┌─ DATA SHOWN

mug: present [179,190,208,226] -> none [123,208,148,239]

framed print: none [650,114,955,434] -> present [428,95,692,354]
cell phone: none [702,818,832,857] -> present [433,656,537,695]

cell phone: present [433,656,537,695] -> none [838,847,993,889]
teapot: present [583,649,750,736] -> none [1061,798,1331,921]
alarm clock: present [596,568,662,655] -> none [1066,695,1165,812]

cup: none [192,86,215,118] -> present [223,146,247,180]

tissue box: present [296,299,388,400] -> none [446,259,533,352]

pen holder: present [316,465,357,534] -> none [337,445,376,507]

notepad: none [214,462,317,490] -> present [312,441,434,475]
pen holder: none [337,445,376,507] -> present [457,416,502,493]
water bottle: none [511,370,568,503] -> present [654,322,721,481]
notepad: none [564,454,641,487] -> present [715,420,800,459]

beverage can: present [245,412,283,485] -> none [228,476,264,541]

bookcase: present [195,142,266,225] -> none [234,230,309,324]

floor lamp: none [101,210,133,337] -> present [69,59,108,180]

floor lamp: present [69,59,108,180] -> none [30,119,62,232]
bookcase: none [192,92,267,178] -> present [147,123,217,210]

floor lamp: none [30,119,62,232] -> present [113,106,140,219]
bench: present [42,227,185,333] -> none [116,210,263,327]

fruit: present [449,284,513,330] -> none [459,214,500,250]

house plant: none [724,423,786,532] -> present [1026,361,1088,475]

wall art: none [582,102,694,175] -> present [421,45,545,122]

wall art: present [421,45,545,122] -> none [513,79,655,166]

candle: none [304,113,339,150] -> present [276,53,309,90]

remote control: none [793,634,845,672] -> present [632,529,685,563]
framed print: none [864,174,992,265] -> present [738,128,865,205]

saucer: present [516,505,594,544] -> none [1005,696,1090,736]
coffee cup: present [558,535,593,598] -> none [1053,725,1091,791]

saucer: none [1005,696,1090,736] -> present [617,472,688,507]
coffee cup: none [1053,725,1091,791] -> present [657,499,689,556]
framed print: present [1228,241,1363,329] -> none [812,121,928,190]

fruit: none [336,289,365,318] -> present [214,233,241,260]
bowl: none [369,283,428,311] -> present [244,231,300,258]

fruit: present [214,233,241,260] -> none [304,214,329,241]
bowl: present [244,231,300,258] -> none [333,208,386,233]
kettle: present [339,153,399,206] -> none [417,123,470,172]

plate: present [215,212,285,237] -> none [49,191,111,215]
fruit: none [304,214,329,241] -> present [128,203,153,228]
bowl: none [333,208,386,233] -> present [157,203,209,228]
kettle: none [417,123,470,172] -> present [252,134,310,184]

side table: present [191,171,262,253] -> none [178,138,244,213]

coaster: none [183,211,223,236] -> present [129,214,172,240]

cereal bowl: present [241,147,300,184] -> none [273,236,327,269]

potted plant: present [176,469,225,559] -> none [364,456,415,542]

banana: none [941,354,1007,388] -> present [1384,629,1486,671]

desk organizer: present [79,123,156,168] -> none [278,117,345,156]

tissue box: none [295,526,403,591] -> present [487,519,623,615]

└─

Your task is to give the records above again, exactly.

mug: present [179,190,208,226] -> none [123,208,148,239]

framed print: none [650,114,955,434] -> present [428,95,692,354]
cell phone: none [702,818,832,857] -> present [433,656,537,695]

cell phone: present [433,656,537,695] -> none [838,847,993,889]
teapot: present [583,649,750,736] -> none [1061,798,1331,921]
alarm clock: present [596,568,662,655] -> none [1066,695,1165,812]

cup: none [192,86,215,118] -> present [223,146,247,180]

tissue box: present [296,299,388,400] -> none [446,259,533,352]

pen holder: present [316,465,357,534] -> none [337,445,376,507]

notepad: none [214,462,317,490] -> present [312,441,434,475]
pen holder: none [337,445,376,507] -> present [457,416,502,493]
water bottle: none [511,370,568,503] -> present [654,322,721,481]
notepad: none [564,454,641,487] -> present [715,420,800,459]

beverage can: present [245,412,283,485] -> none [228,476,264,541]

bookcase: present [195,142,266,225] -> none [234,230,309,324]

floor lamp: none [101,210,133,337] -> present [69,59,108,180]

floor lamp: present [69,59,108,180] -> none [30,119,62,232]
bookcase: none [192,92,267,178] -> present [147,123,217,210]

floor lamp: none [30,119,62,232] -> present [113,106,140,219]
bench: present [42,227,185,333] -> none [116,210,263,327]

fruit: present [449,284,513,330] -> none [459,214,500,250]

house plant: none [724,423,786,532] -> present [1026,361,1088,475]

wall art: none [582,102,694,175] -> present [421,45,545,122]

wall art: present [421,45,545,122] -> none [513,79,655,166]

candle: none [304,113,339,150] -> present [276,53,309,90]

remote control: none [793,634,845,672] -> present [632,529,685,563]
framed print: none [864,174,992,265] -> present [738,128,865,205]

saucer: present [516,505,594,544] -> none [1005,696,1090,736]
coffee cup: present [558,535,593,598] -> none [1053,725,1091,791]

saucer: none [1005,696,1090,736] -> present [617,472,688,507]
coffee cup: none [1053,725,1091,791] -> present [657,499,689,556]
framed print: present [1228,241,1363,329] -> none [812,121,928,190]

fruit: none [336,289,365,318] -> present [214,233,241,260]
bowl: none [369,283,428,311] -> present [244,231,300,258]

fruit: present [214,233,241,260] -> none [304,214,329,241]
bowl: present [244,231,300,258] -> none [333,208,386,233]
kettle: present [339,153,399,206] -> none [417,123,470,172]

plate: present [215,212,285,237] -> none [49,191,111,215]
fruit: none [304,214,329,241] -> present [128,203,153,228]
bowl: none [333,208,386,233] -> present [157,203,209,228]
kettle: none [417,123,470,172] -> present [252,134,310,184]

side table: present [191,171,262,253] -> none [178,138,244,213]

coaster: none [183,211,223,236] -> present [129,214,172,240]

cereal bowl: present [241,147,300,184] -> none [273,236,327,269]

potted plant: present [176,469,225,559] -> none [364,456,415,542]

banana: none [941,354,1007,388] -> present [1384,629,1486,671]

desk organizer: present [79,123,156,168] -> none [278,117,345,156]

tissue box: none [295,526,403,591] -> present [487,519,623,615]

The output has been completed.